OBJECTIVE: To assess the utility of cardiovascular disease (CVD) risk scores compared to age or years since menopause for prediction of CVD events in the WHI clinical trials. METHODS: Briefly, in the randomized clinical trial 27,347 postmenopausal women age 50 to 79 years entered from 1993 to 1998. Women with a uterus (16,608) were randomized to receive daily oral conjugated equine estrogen (CEE) (0.625 mg) plus medroxyprogesterone acetate (2.5 mg) (5.7 years or placebo), while women with a hysterectomy (10,739) were randomized to receive daily oral CEE (0.625 mg) alone or placebo (7.2 y). CVD risk scores were assessed at baseline and CVD events were adjudicated throughout the follow-up period to the end of the main study phase and to the end of cumulative follow-up. The median follow-up time after the start of the randomized clinical trial to the end of the main study phase was 8.2 years. The median follow-up time to the end of cumulative follow-up was 17.6 years.
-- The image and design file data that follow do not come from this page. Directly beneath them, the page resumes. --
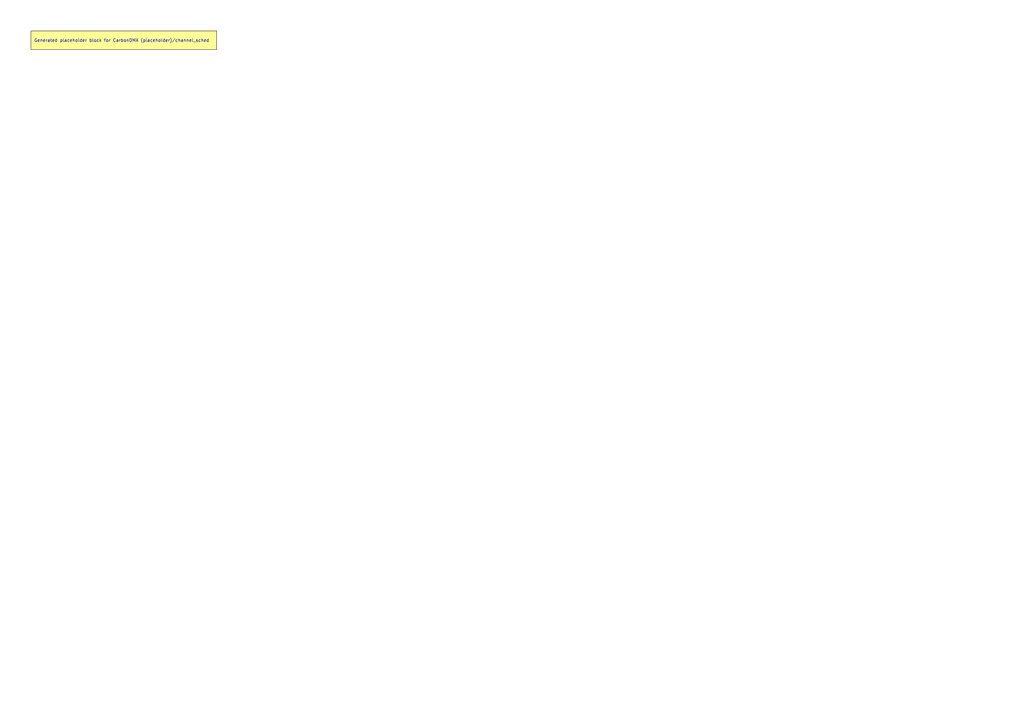
<source format=kicad_sch>
(kicad_sch
	(version 20250114)
	(generator "kicadgen")
	(generator_version "0.2")
	(uuid "7e07682e-b485-5496-97c5-58c97fad7f0f")
	(paper "A3")
	(title_block
		(title "CarbonDMA (placeholder)::channel_sched")
		(company "Project Carbon")
		(comment 1 "Generated - do not edit in generated/")
		(comment 2 "Edit in schem/kicad9/manual/ or refine mapping specs")
	)
	(lib_symbols)
	(text_box
		"Generated placeholder block for CarbonDMA (placeholder)/channel_sched"
		(exclude_from_sim no)
		(at
			12.7
			12.7
			0
		)
		(size 76.2 7.62)
		(margins
			1.27
			1.27
			1.27
			1.27
		)
		(stroke
			(width 0)
			(type default)
			(color
				0
				0
				0
				1
			)
		)
		(fill
			(type color)
			(color
				255
				255
				150
				1
			)
		)
		(effects
			(font
				(size 1.27 1.27)
			)
			(justify left)
		)
		(uuid "22aa725d-5adf-5e08-9a54-0a25f55bb493")
	)
	(sheet_instances
		(path
			"/"
			(page "1")
		)
	)
	(embedded_fonts no)
)

</source>
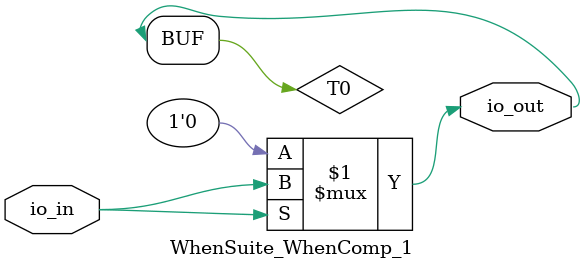
<source format=v>
module WhenSuite_WhenComp_1(
    input  io_in,
    output io_out
);

  wire T0;

  assign io_out = T0;
  assign T0 = io_in ? io_in : 1'h0/* 0*/;
endmodule


</source>
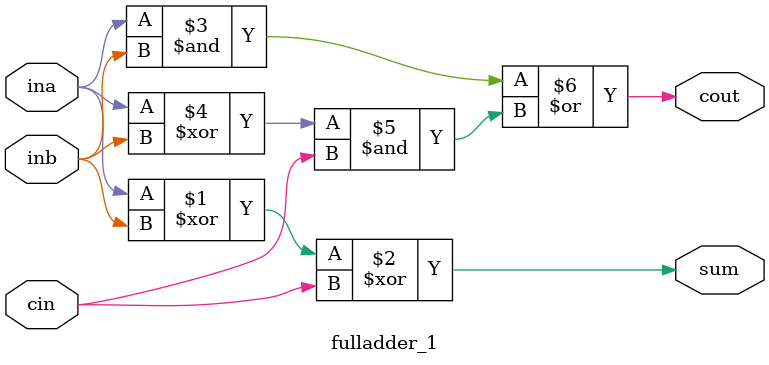
<source format=v>
`timescale 1ns / 1ps

module fulladder_1(
    input ina, inb, cin,
    output sum, cout
);

assign sum = (ina ^ inb) ^ cin;
assign cout = (ina & inb) | ((ina ^ inb) & cin);

endmodule
</source>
We compared The American Heart Association/American College of Cardiology (AHA/ACC) and Framingham Heart Study risk scores to age or years since menopause all obtained at baseline to predict subsequent CVD events. The absolute event rates, hazard ratios, and C-statistics (Uno Concordance from Cox proportional models) were compared. RESULTS: Overall, the hazard ratios for CVD events were highest with calculated CVD scores calculated at trial onset both at the end of the main study (ranging from 2.02 to 10.8 for Q2-Q5, compared to Q1) and at cumulative follow-up (ranging from 1.76 to 8.86 for Q2-Q5, compared to Q1). While older age and years since menopause at baseline were also associated with higher CVD event rates, better risk prediction was accomplished by using CVD risk scores. The Framingham Heart Study BMI score had the highest C-statistic at the end of the main study (0.711) and after 17.6 years through the end of follow-up (0.689). CONCLUSIONS: CVD risk scores can help identify postmenopausal women at higher risk for CVD beyond age or time since menopause. Risk scoring that better estimates vascular aging may facilitate CVD risk prevention. When performed prior to initiation of menopausal hormone therapy, scores can better inform HT risk/benefit discussions.